Beer Prices Have Risen Faster Than The Cost Of A House

Beer Prices Have Risen Faster Than The Cost Of A House Beer Prices Have Risen Faster Than The Cost Of A House

Here in Yorkshire we like our beer – and that’s proven. An NHS study found that 46% of the alcohol consumed in Yorkshire is beer – the highest proportion of any region in the country.

The price of beer, therefore, matters even more to us than anyone else. That’s why it’s particularly surprising to find that the price of a pint has risen faster than house prices in the last 40 years.

Back in 1975 – when Harold Wilson was Prime Minister, Jaws frightened us half to death in the cinema and Yorkshire’s own Geoffrey Boycott top scored in cricket’s county championship – a pint of bitter was just 15p. In 2015, the average had shot up to £2.96.

That rise – almost 20 times the price of 40 years ago – outstrips the rise in house prices, which are 18 times more expensive than they were back then.

The comparison with a pint of milk is starker still. In 1975 milk was just 7p and last year that had only risen to 45p. So, while beer was about twice the price of milk in 1975, it’s now more than 6.5 times the cost.

The pace of price rises has been quicker than those for cinema tickets and cars too.

The Campaign for Real Ale, CAMRA, says the sheer amount of tax levied on beer is a big part of the rising cost.

It argues: “The UK currently pays the second highest rate of beer tax in Europe at 52.2p on the pint, compared with countries like Germany that pay just 3.8p on the pint.”

Earlier this year, it successfully lobbied the Government to scrap a planned increase in beer duties, which would have piled another 20p on the price of a pint.

Bodies such as CAMRA are concerned at the impact of this rise. It feels this contributes to the fact that 27 pubs shut every week in the UK.

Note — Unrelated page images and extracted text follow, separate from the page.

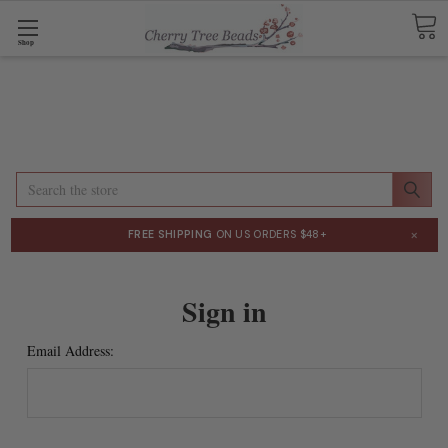
Shop
Search
×
FREE SHIPPING
ON US ORDERS $48+
Sign in
Email Address:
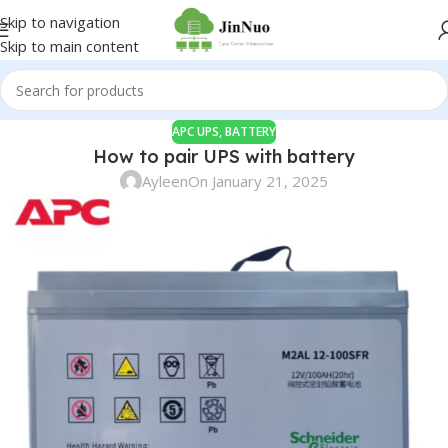
Skip to navigation
Skip to main content
APC UPS
,
BATTERY
How to pair UPS with battery
Ayleen
On January 21, 2025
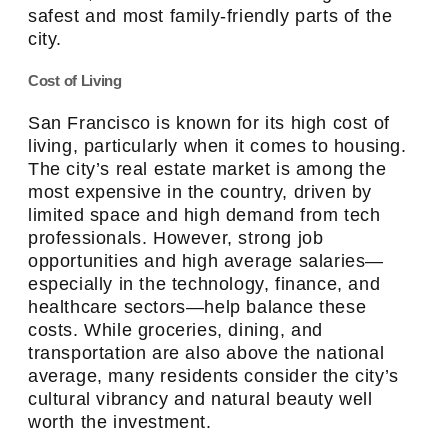
safest and most family-friendly parts of the
city.
Cost of Living
San Francisco is known for its high cost of
living, particularly when it comes to housing.
The city’s real estate market is among the
most expensive in the country, driven by
limited space and high demand from tech
professionals. However, strong job
opportunities and high average salaries—
especially in the technology, finance, and
healthcare sectors—help balance these
costs. While groceries, dining, and
transportation are also above the national
average, many residents consider the city’s
cultural vibrancy and natural beauty well
worth the investment.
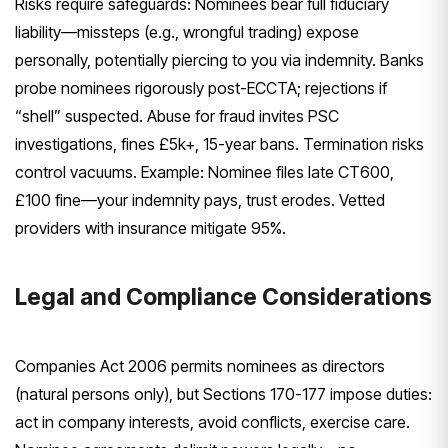
Risks require safeguards: Nominees bear full fiduciary
liability—missteps (e.g., wrongful trading) expose
personally, potentially piercing to you via indemnity. Banks
probe nominees rigorously post-ECCTA; rejections if
“shell” suspected. Abuse for fraud invites PSC
investigations, fines £5k+, 15-year bans. Termination risks
control vacuums. Example: Nominee files late CT600,
£100 fine—your indemnity pays, trust erodes. Vetted
providers with insurance mitigate 95%.
Legal and Compliance Considerations
Companies Act 2006 permits nominees as directors
(natural persons only), but Sections 170-177 impose duties:
act in company interests, avoid conflicts, exercise care.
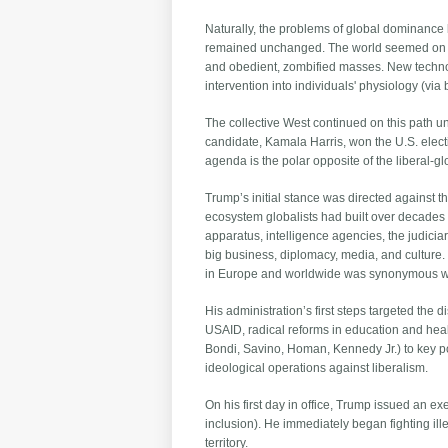
Naturally, the problems of global dominance 
remained unchanged. The world seemed on cou
and obedient, zombified masses. New technol
intervention into individuals' physiology (v
The collective West continued on this path u
candidate, Kamala Harris, won the U.S. elect
agenda is the polar opposite of the liberal-g
Trump’s initial stance was directed against th
ecosystem globalists had built over decades 
apparatus, intelligence agencies, the judici
big business, diplomacy, media, and culture.
in Europe and worldwide was synonymous with
His administration’s first steps targeted the
USAID, radical reforms in education and hea
Bondi, Savino, Homan, Kennedy Jr.) to key po
ideological operations against liberalism.
On his first day in office, Trump issued an ex
inclusion). He immediately began fighting il
territory.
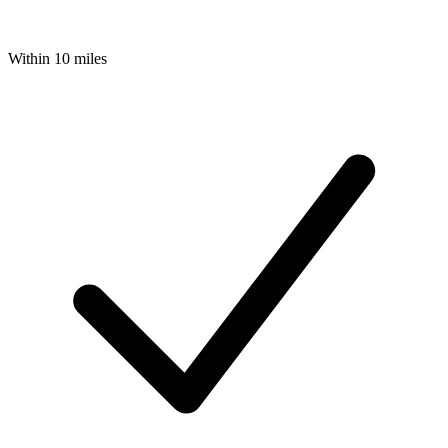
Within 10 miles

Shoppers are increasingly savvy and shop around for everything they buy. They switch energy bills and save hundreds of pounds, and switch from the pub to the supermarket to find their drink at a cheaper price.

Yet this has a knock-on effect that few people want, with research even showing that people who live near a pub are happier.

In fact, one university study also recently found that a pint of beer a day could actually help to prevent people from suffering from a stroke or heart conditions. That’s the sort of research we certainly approve of.

It seems that we all have to accept that the pleasure to be had from drinking a pint in the local with our friends carries a bigger price than it once did but, with good pubs right at the heart of Yorkshire culture, it remains a price worth paying.